When copying the listing below, skip every picture and repeat exactly the lines from the first one through the line that contains "一旦签证申请中心正式恢复运营后，我们会优先将所有滞留文件返还给我们的客户。".

_INPUT_.
:::

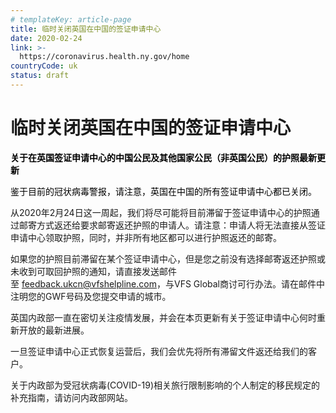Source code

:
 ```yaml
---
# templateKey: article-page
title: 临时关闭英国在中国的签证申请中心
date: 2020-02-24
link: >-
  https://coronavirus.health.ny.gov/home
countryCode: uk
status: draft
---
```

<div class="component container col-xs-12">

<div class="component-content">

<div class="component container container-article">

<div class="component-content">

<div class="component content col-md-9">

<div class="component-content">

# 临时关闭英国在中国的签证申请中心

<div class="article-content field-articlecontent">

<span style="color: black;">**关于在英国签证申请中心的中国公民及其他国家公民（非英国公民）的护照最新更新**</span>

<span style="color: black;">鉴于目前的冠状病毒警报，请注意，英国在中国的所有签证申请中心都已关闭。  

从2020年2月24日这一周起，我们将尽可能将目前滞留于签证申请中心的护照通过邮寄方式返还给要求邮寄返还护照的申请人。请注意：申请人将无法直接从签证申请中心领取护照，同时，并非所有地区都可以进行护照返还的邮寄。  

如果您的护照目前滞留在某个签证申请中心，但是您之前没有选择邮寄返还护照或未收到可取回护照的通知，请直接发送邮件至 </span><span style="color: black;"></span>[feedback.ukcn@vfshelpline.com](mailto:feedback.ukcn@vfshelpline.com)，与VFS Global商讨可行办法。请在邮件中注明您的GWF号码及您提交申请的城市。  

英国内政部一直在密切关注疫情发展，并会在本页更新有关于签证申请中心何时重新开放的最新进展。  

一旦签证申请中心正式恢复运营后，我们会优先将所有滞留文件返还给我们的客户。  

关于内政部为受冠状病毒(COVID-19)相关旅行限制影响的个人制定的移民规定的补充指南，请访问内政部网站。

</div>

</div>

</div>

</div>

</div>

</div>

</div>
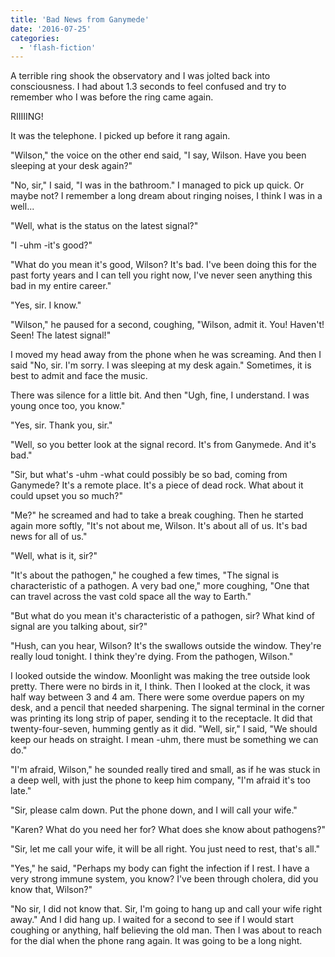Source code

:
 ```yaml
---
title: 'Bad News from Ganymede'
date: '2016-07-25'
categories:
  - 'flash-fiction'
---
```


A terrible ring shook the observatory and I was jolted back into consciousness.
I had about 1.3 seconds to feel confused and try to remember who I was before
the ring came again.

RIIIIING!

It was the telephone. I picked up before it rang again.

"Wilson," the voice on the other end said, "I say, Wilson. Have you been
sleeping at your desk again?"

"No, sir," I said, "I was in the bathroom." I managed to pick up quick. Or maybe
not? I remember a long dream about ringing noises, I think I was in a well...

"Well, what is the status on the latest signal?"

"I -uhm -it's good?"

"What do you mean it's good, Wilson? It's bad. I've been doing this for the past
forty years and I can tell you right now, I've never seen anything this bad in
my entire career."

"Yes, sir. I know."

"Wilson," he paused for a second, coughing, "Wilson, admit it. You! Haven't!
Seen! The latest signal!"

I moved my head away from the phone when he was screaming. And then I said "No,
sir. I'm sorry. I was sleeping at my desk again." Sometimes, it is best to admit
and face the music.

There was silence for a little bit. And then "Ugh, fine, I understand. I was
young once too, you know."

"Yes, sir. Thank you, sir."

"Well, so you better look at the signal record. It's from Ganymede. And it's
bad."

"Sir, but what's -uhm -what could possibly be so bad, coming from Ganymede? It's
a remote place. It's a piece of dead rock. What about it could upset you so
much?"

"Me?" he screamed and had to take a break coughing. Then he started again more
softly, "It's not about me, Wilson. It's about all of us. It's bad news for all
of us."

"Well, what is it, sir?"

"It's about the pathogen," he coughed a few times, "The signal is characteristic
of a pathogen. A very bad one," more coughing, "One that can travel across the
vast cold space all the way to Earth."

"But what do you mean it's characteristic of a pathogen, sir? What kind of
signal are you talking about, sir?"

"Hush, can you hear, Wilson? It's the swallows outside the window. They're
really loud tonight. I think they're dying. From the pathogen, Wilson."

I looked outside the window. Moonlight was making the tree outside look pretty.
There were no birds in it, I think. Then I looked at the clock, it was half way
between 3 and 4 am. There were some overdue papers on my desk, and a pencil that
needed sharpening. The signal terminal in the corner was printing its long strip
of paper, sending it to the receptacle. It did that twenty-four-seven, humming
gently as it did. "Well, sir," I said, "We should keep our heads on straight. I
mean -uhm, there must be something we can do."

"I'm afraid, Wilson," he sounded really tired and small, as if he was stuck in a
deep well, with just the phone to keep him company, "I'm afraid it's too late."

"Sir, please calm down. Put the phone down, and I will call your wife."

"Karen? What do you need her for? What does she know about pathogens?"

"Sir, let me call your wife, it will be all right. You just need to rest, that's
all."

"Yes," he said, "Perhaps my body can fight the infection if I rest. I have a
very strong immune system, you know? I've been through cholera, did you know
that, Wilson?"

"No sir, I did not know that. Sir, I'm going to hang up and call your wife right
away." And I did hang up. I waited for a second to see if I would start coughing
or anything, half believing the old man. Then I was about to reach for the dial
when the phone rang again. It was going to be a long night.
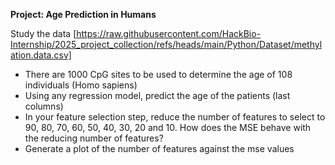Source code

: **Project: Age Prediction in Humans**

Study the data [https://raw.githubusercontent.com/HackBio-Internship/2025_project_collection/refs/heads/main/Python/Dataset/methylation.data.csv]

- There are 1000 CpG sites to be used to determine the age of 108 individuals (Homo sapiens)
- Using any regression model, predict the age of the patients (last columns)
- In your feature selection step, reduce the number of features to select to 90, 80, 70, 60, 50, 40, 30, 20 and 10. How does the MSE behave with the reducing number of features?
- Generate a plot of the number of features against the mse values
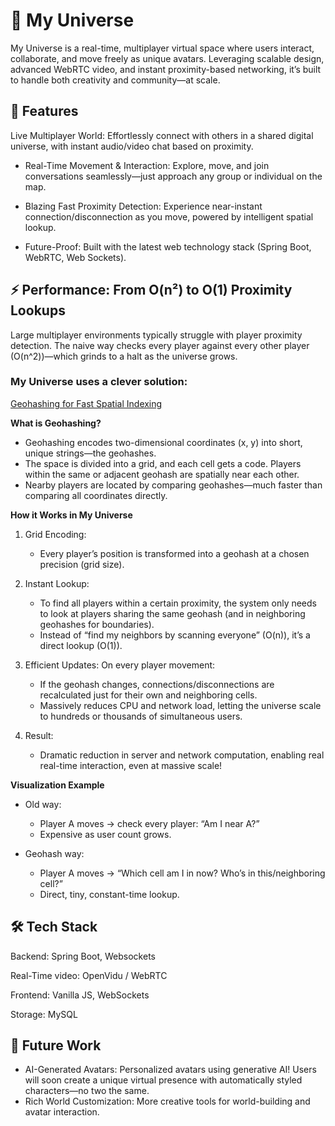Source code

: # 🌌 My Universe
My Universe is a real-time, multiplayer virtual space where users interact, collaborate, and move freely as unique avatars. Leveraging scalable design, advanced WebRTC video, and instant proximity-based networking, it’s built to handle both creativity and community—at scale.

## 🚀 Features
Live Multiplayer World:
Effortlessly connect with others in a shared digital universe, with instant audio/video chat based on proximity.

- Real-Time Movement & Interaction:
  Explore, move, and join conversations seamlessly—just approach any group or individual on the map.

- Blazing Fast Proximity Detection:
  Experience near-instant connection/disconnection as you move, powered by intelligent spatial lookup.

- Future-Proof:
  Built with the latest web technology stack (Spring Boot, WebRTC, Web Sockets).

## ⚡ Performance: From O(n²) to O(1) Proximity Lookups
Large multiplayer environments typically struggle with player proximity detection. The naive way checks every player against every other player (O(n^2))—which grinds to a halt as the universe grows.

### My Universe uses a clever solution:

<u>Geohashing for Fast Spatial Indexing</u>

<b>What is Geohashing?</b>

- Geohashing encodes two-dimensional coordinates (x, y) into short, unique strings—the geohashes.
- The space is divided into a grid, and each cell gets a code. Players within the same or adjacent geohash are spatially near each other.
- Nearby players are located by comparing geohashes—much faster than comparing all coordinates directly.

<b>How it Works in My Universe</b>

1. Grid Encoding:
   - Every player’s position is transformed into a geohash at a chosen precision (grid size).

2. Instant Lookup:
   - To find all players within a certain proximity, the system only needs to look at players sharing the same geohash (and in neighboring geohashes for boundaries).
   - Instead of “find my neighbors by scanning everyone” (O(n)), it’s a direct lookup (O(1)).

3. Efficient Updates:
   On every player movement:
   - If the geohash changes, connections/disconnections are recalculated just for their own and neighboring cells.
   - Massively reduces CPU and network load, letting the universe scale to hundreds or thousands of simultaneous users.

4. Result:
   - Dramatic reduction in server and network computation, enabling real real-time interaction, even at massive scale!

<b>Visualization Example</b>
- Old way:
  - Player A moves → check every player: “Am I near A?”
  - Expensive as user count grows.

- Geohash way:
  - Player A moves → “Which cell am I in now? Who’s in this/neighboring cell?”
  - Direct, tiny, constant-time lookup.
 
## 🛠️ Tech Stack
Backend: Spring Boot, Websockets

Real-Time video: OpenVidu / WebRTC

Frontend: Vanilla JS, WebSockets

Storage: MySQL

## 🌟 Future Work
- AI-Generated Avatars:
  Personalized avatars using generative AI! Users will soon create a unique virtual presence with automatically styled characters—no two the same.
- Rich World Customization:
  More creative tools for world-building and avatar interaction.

:::

_RESULT OF THE TASK_.
Source code

:
 ```yaml
---
# templateKey: article-page
title: 临时关闭英国在中国的签证申请中心
date: 2020-02-24
link: >-
  https://coronavirus.health.ny.gov/home
countryCode: uk
status: draft
---
```

<div class="component container col-xs-12">

<div class="component-content">

<div class="component container container-article">

<div class="component-content">

<div class="component content col-md-9">

<div class="component-content">

# 临时关闭英国在中国的签证申请中心

<div class="article-content field-articlecontent">

<span style="color: black;">**关于在英国签证申请中心的中国公民及其他国家公民（非英国公民）的护照最新更新**</span>

<span style="color: black;">鉴于目前的冠状病毒警报，请注意，英国在中国的所有签证申请中心都已关闭。  

从2020年2月24日这一周起，我们将尽可能将目前滞留于签证申请中心的护照通过邮寄方式返还给要求邮寄返还护照的申请人。请注意：申请人将无法直接从签证申请中心领取护照，同时，并非所有地区都可以进行护照返还的邮寄。  

如果您的护照目前滞留在某个签证申请中心，但是您之前没有选择邮寄返还护照或未收到可取回护照的通知，请直接发送邮件至 </span><span style="color: black;"></span>[feedback.ukcn@vfshelpline.com](mailto:feedback.ukcn@vfshelpline.com)，与VFS Global商讨可行办法。请在邮件中注明您的GWF号码及您提交申请的城市。  

英国内政部一直在密切关注疫情发展，并会在本页更新有关于签证申请中心何时重新开放的最新进展。  

一旦签证申请中心正式恢复运营后，我们会优先将所有滞留文件返还给我们的客户。  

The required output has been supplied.